Hackers took control of USF St. Petersburg’s website for a few minutes on Friday.
Just before 2 p.m., usfsp.edu was hacked by a group, which identified itself as “Indonesian Cyber Freedom Hackers,” or INCEF.
The content of the website was replaced by INCEF’s banner, which lists the screennames of INCEF’s members, including the hacker, who identifies as Achan Dot ID.
The banner, accompanied by music, included the message: “Anything is possible. Anything can happen as long as we believe.”
Within minutes, administrators disabled the site. By 2:15 p.m., the site was fully operational again.
Later in the evening, the site seemed to experience issues loading, but by Saturday it was running again.
No one from the university was available to speak Friday afternoon, but The Crow’s Nest spoke to Vincent Lynch, a technical support member at the SSL Store, headquartered in downtown St. Petersburg. The SSL Store sells SSL security certificates to well-known companies throughout the world, protecting their websites from potential hacks. SSL Store customers include Microsoft, NASA and IBM.
“It doesn’t look like there’s any reason to believe they targeted the site specifically,” said Lynch.
Lynch said the hackers likely ran scripts to search for vulnerabilities on the web. When they found vulnerabilities, they used a method called injection to trick the site into running code of their own.
He compared the hackers to thieves wandering through a parking lot. The thieves will check every car door until they find one that is unlocked.

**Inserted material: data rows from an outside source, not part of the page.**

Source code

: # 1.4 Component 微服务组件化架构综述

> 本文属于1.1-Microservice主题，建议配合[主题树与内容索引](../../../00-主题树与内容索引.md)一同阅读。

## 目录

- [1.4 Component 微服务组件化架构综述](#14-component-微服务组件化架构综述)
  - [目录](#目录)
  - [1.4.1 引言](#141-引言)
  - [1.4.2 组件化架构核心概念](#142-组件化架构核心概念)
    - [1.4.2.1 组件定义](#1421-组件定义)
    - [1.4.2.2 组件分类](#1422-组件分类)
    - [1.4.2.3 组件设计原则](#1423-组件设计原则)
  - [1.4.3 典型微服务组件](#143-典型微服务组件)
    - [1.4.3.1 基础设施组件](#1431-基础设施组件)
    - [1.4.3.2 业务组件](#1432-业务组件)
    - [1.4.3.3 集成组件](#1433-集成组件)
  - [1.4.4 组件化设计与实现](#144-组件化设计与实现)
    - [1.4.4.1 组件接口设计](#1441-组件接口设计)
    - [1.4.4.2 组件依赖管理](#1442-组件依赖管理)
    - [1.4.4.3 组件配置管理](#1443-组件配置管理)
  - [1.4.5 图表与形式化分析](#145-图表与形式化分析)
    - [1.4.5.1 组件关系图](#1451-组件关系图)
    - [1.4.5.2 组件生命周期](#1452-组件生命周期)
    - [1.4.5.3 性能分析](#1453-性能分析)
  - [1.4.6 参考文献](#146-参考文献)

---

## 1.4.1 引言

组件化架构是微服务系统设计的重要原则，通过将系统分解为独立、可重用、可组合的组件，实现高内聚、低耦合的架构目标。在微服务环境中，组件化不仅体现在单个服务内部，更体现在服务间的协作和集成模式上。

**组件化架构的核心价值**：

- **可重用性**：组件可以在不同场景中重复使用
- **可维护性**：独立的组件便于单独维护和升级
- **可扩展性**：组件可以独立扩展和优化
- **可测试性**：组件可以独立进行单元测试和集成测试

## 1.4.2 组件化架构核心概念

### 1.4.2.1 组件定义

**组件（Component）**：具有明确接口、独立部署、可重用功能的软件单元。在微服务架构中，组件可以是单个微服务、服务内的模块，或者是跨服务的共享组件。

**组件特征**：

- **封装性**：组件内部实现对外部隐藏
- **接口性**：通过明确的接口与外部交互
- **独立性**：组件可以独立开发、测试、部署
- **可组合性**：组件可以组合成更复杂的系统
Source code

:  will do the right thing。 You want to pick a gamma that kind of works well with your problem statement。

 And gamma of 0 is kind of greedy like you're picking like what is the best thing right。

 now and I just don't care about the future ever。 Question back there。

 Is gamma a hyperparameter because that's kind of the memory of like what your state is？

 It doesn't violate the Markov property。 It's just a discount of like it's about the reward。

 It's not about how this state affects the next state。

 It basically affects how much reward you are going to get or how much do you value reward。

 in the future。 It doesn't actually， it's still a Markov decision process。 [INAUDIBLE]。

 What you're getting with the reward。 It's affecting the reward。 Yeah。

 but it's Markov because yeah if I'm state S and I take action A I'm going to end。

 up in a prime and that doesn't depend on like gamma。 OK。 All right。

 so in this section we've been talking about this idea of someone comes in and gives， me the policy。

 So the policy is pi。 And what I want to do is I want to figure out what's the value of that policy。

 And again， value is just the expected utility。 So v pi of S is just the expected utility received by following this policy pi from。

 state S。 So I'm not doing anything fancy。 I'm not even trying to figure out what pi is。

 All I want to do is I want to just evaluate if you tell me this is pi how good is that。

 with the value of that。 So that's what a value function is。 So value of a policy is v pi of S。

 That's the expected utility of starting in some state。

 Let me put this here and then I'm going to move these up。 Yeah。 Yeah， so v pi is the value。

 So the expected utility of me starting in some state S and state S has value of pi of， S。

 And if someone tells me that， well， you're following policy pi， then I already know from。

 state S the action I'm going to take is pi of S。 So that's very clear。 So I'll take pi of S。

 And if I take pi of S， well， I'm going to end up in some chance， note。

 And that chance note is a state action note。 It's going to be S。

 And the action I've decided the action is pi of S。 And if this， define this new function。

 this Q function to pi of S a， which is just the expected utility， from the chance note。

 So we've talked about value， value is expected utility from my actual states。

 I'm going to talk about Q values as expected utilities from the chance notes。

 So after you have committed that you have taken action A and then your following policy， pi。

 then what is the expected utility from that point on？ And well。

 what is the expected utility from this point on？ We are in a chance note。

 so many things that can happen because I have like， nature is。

Content management systems, which include WordPress, the system that Lynch said USFSP is using, tend to have vulnerabilities. That’s why it’s important to stay current with site updates, Lynch said.
USFSP uses WordPress version 3.9, which was updated in April 2014 to WordPress version 4.0. Lynch said the version USF is using isn’t too old, but may account for the hack.
The Crow’s Nest made several attempts to reach Jessica Blais and Patrick Baxter of USFSP University Advancement, but they didn’t respond to calls or emails and were not in their office Friday afternoon.
USFSP is not the only website to experience hacks recently. On Jan. 12, the Islamic State of Iraq and Syria hacked the Twitter account of U.S. military’s Central Command, the group heading the military campaign against ISIS. ISIS posted threatening messages on the page, which normally displays messages of the U.S.’s progress against ISIS.
On Nov. 22, a group called Guardians of Peace hacked Sony Pictures. The group threatened to attack any theater that ran Sony’s controversial movie “The Interview,” causing Sony to pull the film from most theaters.
Since the attack on French satirical newspaper Charlie Hebdo on Jan. 7, a group called “Anonymous” has hacked French websites with pro-Islamic messages. About 19,000 sites have been affected, according to Admiral Arnaud Coustillière, France’s head of cyber security.
Information in this report was gathered from the Washington Post, the Associated Press and BBC News.